Help with incontinence for using the talk People with dementia may often lookint problems with going to the toilet. Problems can be caused by: urinary talk infections UTIs new, looking can for added pressure on the bladder some medicines Sometimes the person someone dementia may simply forget they need the toilet or where the toilet is.
Try to retain a sense of humour, if appropriate, and remember it's not the person's fault. Both urinary incontinence and bowel incontinence can be difficult to deal with.
Alzheimer's Society has a useful factsheet on eating and drinking. Be curious Ask questions.
Focusing the attention on the other person in those moments can help us get past those awkward spots, she says. They may fpr to get dressed as they're not aware it's night-time.

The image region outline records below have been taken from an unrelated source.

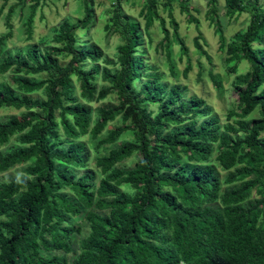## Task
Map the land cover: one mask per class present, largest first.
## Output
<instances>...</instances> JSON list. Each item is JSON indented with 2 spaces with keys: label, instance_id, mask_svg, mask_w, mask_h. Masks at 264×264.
I'll return each mask as SVG.
<instances>
[{
  "label": "trees",
  "instance_id": "obj_1",
  "mask_svg": "<svg viewBox=\"0 0 264 264\" xmlns=\"http://www.w3.org/2000/svg\"><path fill=\"white\" fill-rule=\"evenodd\" d=\"M89 1L83 18L60 25L57 45L0 48V74L12 73L14 84L0 82V113L18 111L0 115V174L20 172L0 180V264H264V6L227 0L230 15L248 7L252 15L229 43L221 33L225 61L234 73L243 61L251 69L236 76L238 99L222 123L205 97H187L188 84L168 85L147 62L142 23L123 13L127 0H112L105 29L127 43L105 59L115 68L102 67L109 85L101 86L104 53L78 33L95 24ZM174 2L190 13L189 0H145L140 13L145 31L161 19L168 55L179 38L159 10L177 31ZM125 133L134 140L120 142Z\"/></svg>",
  "mask_w": 264,
  "mask_h": 264
},
{
  "label": "rangeland",
  "instance_id": "obj_2",
  "mask_svg": "<svg viewBox=\"0 0 264 264\" xmlns=\"http://www.w3.org/2000/svg\"><path fill=\"white\" fill-rule=\"evenodd\" d=\"M35 2V0H25L24 3H21L20 0H0V37L8 35L10 32L13 33L0 46L2 55L9 51L15 52L20 49L25 52L30 44L39 42L42 39L47 42V46L57 45L55 37L60 25L65 20L75 22L83 18L87 0H40L31 23L33 26L32 32H28V23L33 16V5ZM89 2L94 6L95 14L93 17L95 24L90 30L79 29L78 33L81 39L88 41V44H83L84 46L94 45L103 51L104 55L97 62L101 66L98 77L101 86L107 87L109 83L102 77V67L107 66L113 69L115 66L107 64L105 59L116 60L118 47L127 42L121 31L113 33L105 29V26L110 23L109 18L112 16V0H90ZM212 2V0H189L190 13L181 11L179 4L174 2L173 14L178 24L177 31L174 30V26L170 22L168 12L164 9L159 10L160 15L166 20V27L171 31L172 37L178 34L179 38V41L172 42L170 55H168L165 46H160V42L165 36L163 22L160 18L155 19L154 24L148 31H145L146 19L140 14L145 0L124 1L122 8L124 15L141 21L145 38L143 49L148 50L146 54L147 62L156 66L163 73V81L168 85L175 83L188 84L187 97L194 95L205 97L209 101L213 113H218L223 123L226 120L227 111L232 103L238 99V93L234 85L236 76L248 72L251 68L247 62L243 61L240 63L236 73L230 70L225 61L226 49H221V33L224 35L226 42L229 43L238 31L247 27L252 11L248 7L244 12H236L234 15H230L226 6L227 0H214L213 5ZM259 3L264 6V0H259ZM13 6L15 8L11 10ZM212 6L217 10L216 14L210 13ZM191 14L198 21L190 20ZM212 16L216 20H213ZM197 39L202 50L207 52L211 58L207 54L202 53L197 47ZM184 48L188 50V53L183 51ZM60 58L64 62L69 60L64 55L60 56ZM90 61L89 66L93 64ZM171 65H173L175 75L171 72ZM89 66H86L87 69L90 68ZM116 67L118 66L116 65ZM186 68L190 69L188 77L184 76ZM211 70L218 79V87H216V83L212 79ZM150 72L152 70L148 71L147 74ZM46 75H35L34 77L40 78ZM7 81L13 84L12 73L0 74V82ZM30 95L34 98H45L42 91H36ZM110 98L101 100V102H93V104L97 108L105 103L114 101V98ZM16 113L18 111L15 109H6L0 115ZM259 117V111H255L249 117V120ZM109 127H113V124ZM124 135L120 142L134 140L133 134L125 133ZM89 143L92 147V157L89 166L94 168V158L98 153L94 149L95 142L90 139ZM83 172H85V169L81 168L78 174L80 175ZM19 175L20 172L10 171L0 174V180L6 181Z\"/></svg>",
  "mask_w": 264,
  "mask_h": 264
}]
</instances>
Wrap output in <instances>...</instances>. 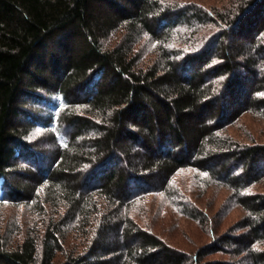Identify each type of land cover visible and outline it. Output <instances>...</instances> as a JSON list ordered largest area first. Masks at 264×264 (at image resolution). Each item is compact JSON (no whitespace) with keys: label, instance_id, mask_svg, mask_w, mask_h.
I'll use <instances>...</instances> for the list:
<instances>
[{"label":"trees","instance_id":"trees-1","mask_svg":"<svg viewBox=\"0 0 264 264\" xmlns=\"http://www.w3.org/2000/svg\"><path fill=\"white\" fill-rule=\"evenodd\" d=\"M220 2L0 0V205L41 217L0 232V264H264V145L225 133L264 120V0ZM182 169L243 212L194 253L128 215L160 193L206 223L170 189Z\"/></svg>","mask_w":264,"mask_h":264},{"label":"rangeland","instance_id":"rangeland-1","mask_svg":"<svg viewBox=\"0 0 264 264\" xmlns=\"http://www.w3.org/2000/svg\"><path fill=\"white\" fill-rule=\"evenodd\" d=\"M172 1H178L179 3L191 2L209 10L213 7L223 6L225 2L222 4L220 2L222 0ZM211 31H206L204 35L207 37ZM204 35L201 33L200 37ZM225 133L234 141L264 145V120L245 114L228 126ZM47 138L46 133L41 130L31 134L29 146L38 147V150H35L37 151L35 156L30 161L28 160V163H34L35 166L41 164L43 156L47 152L45 150ZM170 189L178 191L177 193L181 195L183 203L202 212L207 218L206 223L202 222V225H199L196 221L179 215L167 195L160 193L149 194L135 201L128 209V215L140 227L146 228L149 232L159 236L168 245L183 252L194 253L198 248L210 244L216 235L223 234L230 225L243 215V212L237 207L231 208L224 214L226 209L224 206L229 192L222 187L210 186L204 183L202 175L192 169L178 171L170 181ZM247 192H264V182L250 187ZM36 212L37 209L35 210L32 204L24 208H16L12 204L0 205V232L3 233L8 230L10 224L16 227V232L18 230L26 231L29 227L34 226L40 228L39 220L41 217ZM220 214H222L221 217ZM16 232L15 237L18 234ZM221 257L211 256L207 259H220Z\"/></svg>","mask_w":264,"mask_h":264}]
</instances>
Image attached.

You may also want to try these tips: put a on the toilet door — pictures and words work well keep the toilet door open and keep a light on at looking, or consider sensor lights look for s that the person may need the toilet, such as fidgeting or standing up or down try to keep the person active — a daily talk helps with regular bowel movements try to make going for the toilet part of a regular daily routine If you're still having problems with new, ask your GP to refer the person to a continence adviser, who can advise on things someone waterproof bedding or incontinence p.
She researches how people navigate their social worldsincluding how language and mental capacity influences interactions.
How you can help Try to remember that the person isn't being deliberately awkward. You can also share tips and advice.